The size of the workload (Fig. Nos. 14 – 15) often dictates the style and to some extent, the features required on a vacuum furnace such as the processing temperature or quench type (oil or gas) and quench pressure needed to cool the workload.
Vacuum furnaces run a number of metallurgical processes including:
- Annealing (e.g., copper heatsinks, nickel-based superalloy afterburner housings (Fig. 16) for jet fighters)
- Brazing (e.g., honeycomb brazing of combustion chamber jet engines)
- Case hardening
- Carbonitriding (e.g., die cutting punch edges)
- Carburizing (Fig. 17) (e.g., aerospace and powertrain gears)
- Nitriding – gas, plasma (e.g. common rail fuel systems)
- Nitrocarburizing (e.g., steel regulator valves, seats and stems)
- Degassing (e.g., titanium logs)
- Homogenizing (e.g. titanium ingots)
- Metal injection molding (e.g., firearms)
- Nitriding (e.g., valve seats)
- Solution nitriding (e.g., 400 series stainless steel bearings)
- Hardening (e.g., aircraft landing gears (Fig. 18))
- Normalizing (e.g., automotive gear blanks)
- Sintering (e.g., automotive mirror mounts, anti-lock braking systems)
- Special processes (e.g., hydrizing and dehydrizing in titanium and tantalum powder production)
- Stress relief (e.g., aluminum bronze impellors for nuclear-powered attack submarines)
- Tempering (e.g., electrical switches, brass wire, beryllium copper wire)
Vacuum furnaces are designed to quench loads in various types of cooling medium.

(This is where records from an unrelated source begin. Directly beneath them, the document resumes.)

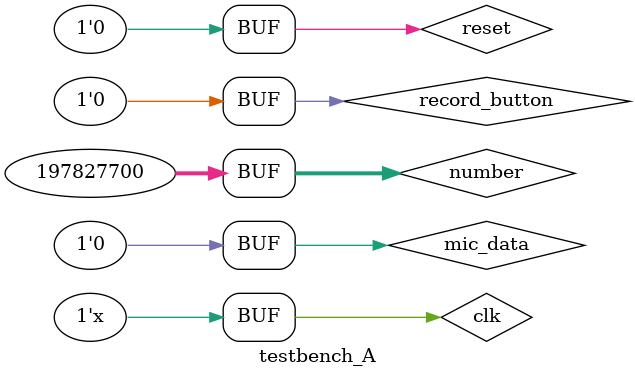
<source format=v>
`timescale 1ns/1ps
module testbench_A;
reg clk, reset, record_button, mic_data;;
wire clkout_sys, clkout_mic;

integer i;
reg [31:0] number;
reg [5:0] counter;

microphone_controller microphone_controller_inst(clk, reset, record_button, mic_data, clkout_sys, clkout_mic);

initial 
begin
    clk = 0;
    reset = 1;
    record_button = 0;
    i = 0;
    number = 32'b00001011110010101001110001110100;
    #100 reset = 0;
    #250.5 record_button = 1;
    //#1000 record_button = 0;

    

    mic_data = 0;
    #500 mic_data = 1;
    #500 mic_data = 0;
    record_button = 0;
    #500 mic_data = 1;
    #500 mic_data = 0;
    #500 mic_data = 1;
    #500 mic_data = 1;
    #500 mic_data = 0;
    #500 mic_data = 1;
    #500 mic_data = 1;
    #500 mic_data = 0;
    #500 mic_data = 0;
    #500 mic_data = 0;
    #500 mic_data = 1;
    #500 mic_data = 1;
    #500 mic_data = 0;
    #500 mic_data = 0;
    #500 mic_data = 1;
    #500 mic_data = 0;
    #500 mic_data = 1;
    #500 mic_data = 0;
    #500 mic_data = 1;
    #500 mic_data = 1;
    #500 mic_data = 0;
    #500 mic_data = 1;
    #500 mic_data = 1;
    #500 mic_data = 0;
    #500 mic_data = 0;
    #500 mic_data = 0;
    #500 mic_data = 1;
    #500 mic_data = 1;
    #500 mic_data = 0;

    #500 mic_data = 1;
    #500 mic_data = 0;
    #500 mic_data = 1;
    #500 mic_data = 1;
    #500 mic_data = 1;
    #500 mic_data = 1;
    #500 mic_data = 1;
    #500 mic_data = 1;
    #500 mic_data = 0;
    #500 mic_data = 0;
    #500 mic_data = 0;
    #500 mic_data = 1;
    #500 mic_data = 1;
    #500 mic_data = 1;
    #500 mic_data = 1;
    #500 mic_data = 1;
    #500 mic_data = 0;
    #500 mic_data = 1;
    #500 mic_data = 1;
    #500 mic_data = 0;
    #500 mic_data = 1;
    #500 mic_data = 1;
    #500 mic_data = 1;
    #500 mic_data = 1;
    #500 mic_data = 0;
    #500 mic_data = 1;
    #500 mic_data = 1;
    #500 mic_data = 1;
    #500 mic_data = 0;
    #500 mic_data = 0;
    #500 mic_data = 0;
    #500 mic_data = 1;

    #500 mic_data = 0;
    #500 mic_data = 1;
    #500 mic_data = 0;
    #500 mic_data = 1;
    #500 mic_data = 0;
    #500 mic_data = 1;
    #500 mic_data = 1;
    #500 mic_data = 0;
    #500 mic_data = 1;
    #500 mic_data = 1;
    #500 mic_data = 0;
    #500 mic_data = 0;
    #500 mic_data = 1;
    #500 mic_data = 0;
    #500 mic_data = 1;
    #500 mic_data = 0;
    #500 mic_data = 0;
    #500 mic_data = 0;
    #500 mic_data = 1;
    #500 mic_data = 1;
    #500 mic_data = 0;
    #500 mic_data = 0;
    #500 mic_data = 1;
    #500 mic_data = 0;
    #500 mic_data = 1;
    #500 mic_data = 0;
    #500 mic_data = 1;
    #500 mic_data = 1;
    #500 mic_data = 1;
    #500 mic_data = 0;
    #500 mic_data = 1;
    #500 mic_data = 1;

    #1008505 mic_data = 0;
    #500 mic_data = 1;
    #500 mic_data = 0;
    #500 mic_data = 1;
    #500 mic_data = 0;
    #500 mic_data = 1;
    #500 mic_data = 1;
    #500 mic_data = 0;
    #500 mic_data = 1;
    #500 mic_data = 1;
    #500 mic_data = 0;
    #500 mic_data = 0;
    #500 mic_data = 1;
    #500 mic_data = 0;
    #500 mic_data = 1;
    #500 mic_data = 0;
    #500 mic_data = 0;
    #500 mic_data = 0;
    #500 mic_data = 0;
    #500 mic_data = 1;
    #500 mic_data = 0;
    #500 mic_data = 0;
    #500 mic_data = 1;
    #500 mic_data = 0;
    #500 mic_data = 1;
    #500 mic_data = 0;
    #500 mic_data = 0;
    #500 mic_data = 1;
    #500 mic_data = 1;
    #500 mic_data = 0;
    #500 mic_data = 1;
    #500 mic_data = 1;

    #13694626 mic_data = 0;
    #500 mic_data = 1;
    #500 mic_data = 0;
    #500 mic_data = 1;
    #500 mic_data = 0;
    #500 mic_data = 1;
    #500 mic_data = 1;
    #500 mic_data = 0;
    #500 mic_data = 1;
    #500 mic_data = 1;
    #500 mic_data = 0;
    #500 mic_data = 0;
    #500 mic_data = 1;
    #500 mic_data = 0;
    #500 mic_data = 1;
    #500 mic_data = 0;
    #500 mic_data = 0;
    #500 mic_data = 0;
    #500 mic_data = 0;
    #500 mic_data = 1;
    #500 mic_data = 0;
    #500 mic_data = 0;
    #500 mic_data = 1;
    #500 mic_data = 0;
    #500 mic_data = 1;
    #500 mic_data = 0;
    #500 mic_data = 0;
    #500 mic_data = 1;
    #500 mic_data = 1;
    #500 mic_data = 0;
    #500 mic_data = 1;
    #500 mic_data = 0;


end

// always @(posedge clkout_mic or posedge reset)
// begin
//     if(reset)
//         mic_data <= 1'bx;
//     else if(counter == 6'd31)
//     begin
//         number = $urandom();
//         $display("number is: %d\n", number);
//         i <= 0;
//     end
//     else 
//     begin
//         i <= i +1;
//         if(i == 31)
//             i <= 0;
//     end


// end

// always @(number or i)
// begin
//     mic_data = number[i];
// end

// always @(posedge clkout_mic or posedge reset)
// begin
//     if(reset)
//         counter <= 0;
//     else
//         counter <= counter + 1;
//     if(counter == 6'd32)
//         counter <= 0;
// end

// always @(posedge clkout_mic or posedge reset)
// begin
//     if(reset)
//         mic_data <= 1'bx;
//     else
//     begin
//         mic_data <= {$random}%2;
//         $display("%d", mic_data);
//         // mic_data <= number[i];
//         // i <= i+1;
//     end
// end

// always @(mic_data)
// begin
//     i = i + 1;
// end

always @(i)
begin
    if(i == 33)
    begin
        i = 0;
        //number = 32'b01001110011100110111011000010100;
    end
    //else if (i == 32)
        //number = 32'b01001110011100110111011000010100;

end





always #5 clk = ~clk;

endmodule

</source>
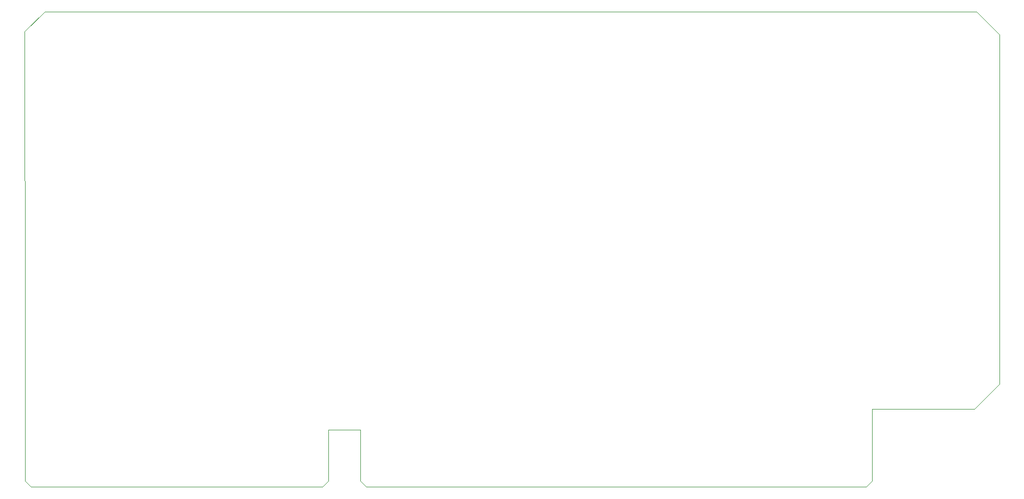
<source format=gbr>
%TF.GenerationSoftware,KiCad,Pcbnew,8.0.5-dirty*%
%TF.CreationDate,2024-12-29T14:15:33-08:00*%
%TF.ProjectId,nightshade,6e696768-7473-4686-9164-652e6b696361,rev?*%
%TF.SameCoordinates,Original*%
%TF.FileFunction,Profile,NP*%
%FSLAX46Y46*%
G04 Gerber Fmt 4.6, Leading zero omitted, Abs format (unit mm)*
G04 Created by KiCad (PCBNEW 8.0.5-dirty) date 2024-12-29 14:15:33*
%MOMM*%
%LPD*%
G01*
G04 APERTURE LIST*
%TA.AperFunction,Profile*%
%ADD10C,0.050000*%
%TD*%
G04 APERTURE END LIST*
D10*
X237100000Y-85450000D02*
X237100000Y-141000000D01*
X233150000Y-144950000D01*
X216875000Y-144950000D01*
X216875000Y-156400000D01*
X215925000Y-157350000D01*
X136550000Y-157350000D01*
X135600000Y-156400000D01*
X135600000Y-148250000D01*
X130525000Y-148250000D01*
X130525000Y-156400000D01*
X129575000Y-157350000D01*
X83249980Y-157350000D01*
X82300000Y-156400020D01*
X82300000Y-131999625D01*
X82240134Y-84944793D01*
X85423595Y-81800000D01*
X233450000Y-81800000D01*
X237100000Y-85450000D01*
M02*

</source>
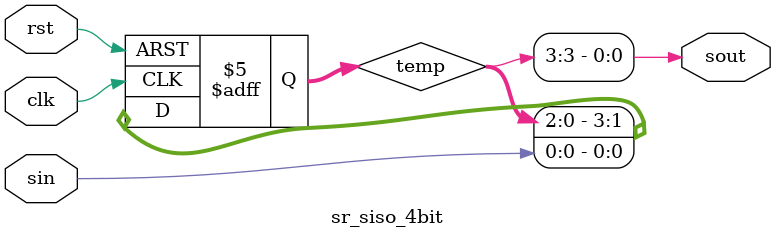
<source format=v>
module sr_siso_4bit(sin, clk, rst, sout) ;
	
	input clk, rst, sin ;
	output sout ;

	reg [3:0] temp ;

	always @(posedge(clk), posedge(rst))
		begin
			if (rst == 1 'b1)
					temp <= 4 'b0000 ;

			else if (clk == 1 'b1)
				begin
					temp <= temp << 1;
					temp[0] <= sin ;
				end
		end 
	assign sout = temp[3] ;
endmodule



</source>
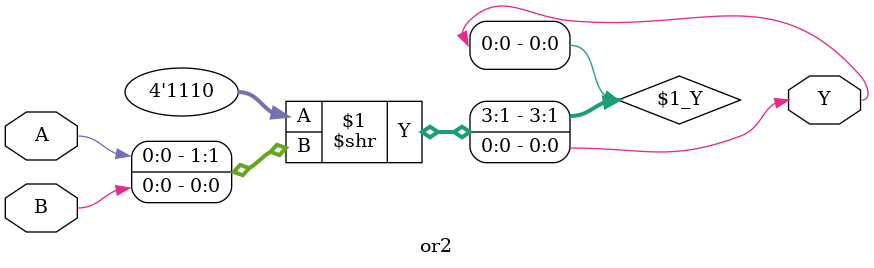
<source format=v>
/* Generated by Yosys 0.27+3 (git sha1 b58664d44, gcc 11.3.0-1ubuntu1~22.04 -fPIC -Os) */

module or2(A, B, Y);
  input A;
  wire A;
  input B;
  wire B;
  output Y;
  wire Y;
  assign Y = 4'he >> { A, B };
endmodule

</source>
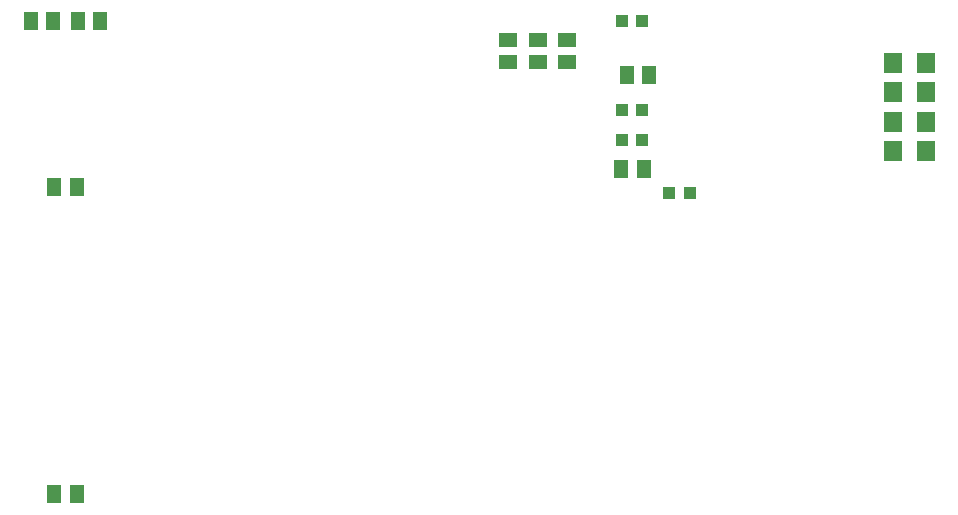
<source format=gbr>
G04 EAGLE Gerber RS-274X export*
G75*
%MOMM*%
%FSLAX34Y34*%
%LPD*%
%INSolderpaste Bottom*%
%IPPOS*%
%AMOC8*
5,1,8,0,0,1.08239X$1,22.5*%
G01*
%ADD10R,1.600000X1.800000*%
%ADD11R,1.100000X1.000000*%
%ADD12R,1.300000X1.500000*%
%ADD13R,1.500000X1.300000*%
%ADD14R,1.300000X1.600000*%


D10*
X956000Y535000D03*
X984000Y535000D03*
X956000Y610000D03*
X984000Y610000D03*
X956000Y560000D03*
X984000Y560000D03*
X956000Y585000D03*
X984000Y585000D03*
D11*
X726500Y570000D03*
X743500Y570000D03*
X726500Y545000D03*
X743500Y545000D03*
X783500Y500000D03*
X766500Y500000D03*
X743500Y645000D03*
X726500Y645000D03*
D12*
X725500Y520000D03*
X744500Y520000D03*
D13*
X680000Y629500D03*
X680000Y610500D03*
X655000Y629500D03*
X655000Y610500D03*
X630000Y629500D03*
X630000Y610500D03*
D14*
X749500Y600000D03*
X730500Y600000D03*
X284500Y645000D03*
X265500Y645000D03*
X225500Y645000D03*
X244500Y645000D03*
D12*
X245500Y505000D03*
X264500Y505000D03*
X245500Y245000D03*
X264500Y245000D03*
M02*

</source>
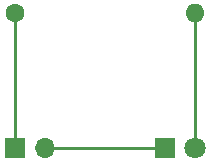
<source format=gbr>
%TF.GenerationSoftware,KiCad,Pcbnew,6.0.4-6f826c9f35~116~ubuntu20.04.1*%
%TF.CreationDate,2022-05-06T19:33:47-03:00*%
%TF.ProjectId,highLed,68696768-4c65-4642-9e6b-696361645f70,rev?*%
%TF.SameCoordinates,Original*%
%TF.FileFunction,Copper,L1,Top*%
%TF.FilePolarity,Positive*%
%FSLAX46Y46*%
G04 Gerber Fmt 4.6, Leading zero omitted, Abs format (unit mm)*
G04 Created by KiCad (PCBNEW 6.0.4-6f826c9f35~116~ubuntu20.04.1) date 2022-05-06 19:33:47*
%MOMM*%
%LPD*%
G01*
G04 APERTURE LIST*
%TA.AperFunction,ComponentPad*%
%ADD10C,1.600000*%
%TD*%
%TA.AperFunction,ComponentPad*%
%ADD11O,1.600000X1.600000*%
%TD*%
%TA.AperFunction,ComponentPad*%
%ADD12R,1.800000X1.800000*%
%TD*%
%TA.AperFunction,ComponentPad*%
%ADD13C,1.800000*%
%TD*%
%TA.AperFunction,ComponentPad*%
%ADD14R,1.700000X1.700000*%
%TD*%
%TA.AperFunction,ComponentPad*%
%ADD15O,1.700000X1.700000*%
%TD*%
%TA.AperFunction,Conductor*%
%ADD16C,0.250000*%
%TD*%
G04 APERTURE END LIST*
D10*
%TO.P,R1,1*%
%TO.N,Net-(BT1-Pad1)*%
X137160000Y-87630000D03*
D11*
%TO.P,R1,2*%
%TO.N,Net-(D1-Pad2)*%
X152400000Y-87630000D03*
%TD*%
D12*
%TO.P,D1,1,K*%
%TO.N,Net-(BT1-Pad2)*%
X149860000Y-99060000D03*
D13*
%TO.P,D1,2,A*%
%TO.N,Net-(D1-Pad2)*%
X152400000Y-99060000D03*
%TD*%
D14*
%TO.P,BT1,1,+*%
%TO.N,Net-(BT1-Pad1)*%
X137160000Y-99060000D03*
D15*
%TO.P,BT1,2,-*%
%TO.N,Net-(BT1-Pad2)*%
X139700000Y-99060000D03*
%TD*%
D16*
%TO.N,Net-(BT1-Pad1)*%
X137160000Y-99060000D02*
X137160000Y-87630000D01*
%TO.N,Net-(BT1-Pad2)*%
X149860000Y-99060000D02*
X139700000Y-99060000D01*
%TO.N,Net-(D1-Pad2)*%
X152400000Y-87630000D02*
X152400000Y-99060000D01*
%TD*%
M02*

</source>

Oil quenching (Fig. 19) remains popular using oils rated from ambient temperature to preheat oils at 50 – 80ºC (120 – 175ºF) and (less frequently) into hot oil up to 135 – 170ºC (275 – 340ºF). Gas quenching in sub-atmospheric to positive pressures of 2 – 25 bar pressure (Fig. 20) is even more commonplace. There is also some demand for units either having a combination of both oil and gas quenching (Fig. 21) or the capability of 2 – 5 bar pressure quenching over the surface of the oil.
Vacuum furnaces can run a variety of loads and load configurations on alloy grids, in baskets and held in position by fixtures (Fig. 22). Alternative materials such as carbon/carbon composite fixtures (Fig. 23) are gaining in popularity as well.
Summary
Much more can and perhaps should be said about the various types of vacuum furnaces available to the marketplace. The key here is to provide to the reader an understanding that the diverse requirements of global manufacturing are being successfully met by use of standard and custom vacuum furnace designs similar or identical to the ones illustrated here.
References
1. Herring, Daniel H., Vacuum Heat Treatment (Volume I), BNP Media, 2012.
2. “The Vacuum Furnace Process” Application Note, Part No. HA029143 Issue 1, Eurotherm, 2005.
3. “Vacuum Furnace Types and Process Applications”, Industry Presentation, The HERRING GROUP, Inc., 2011.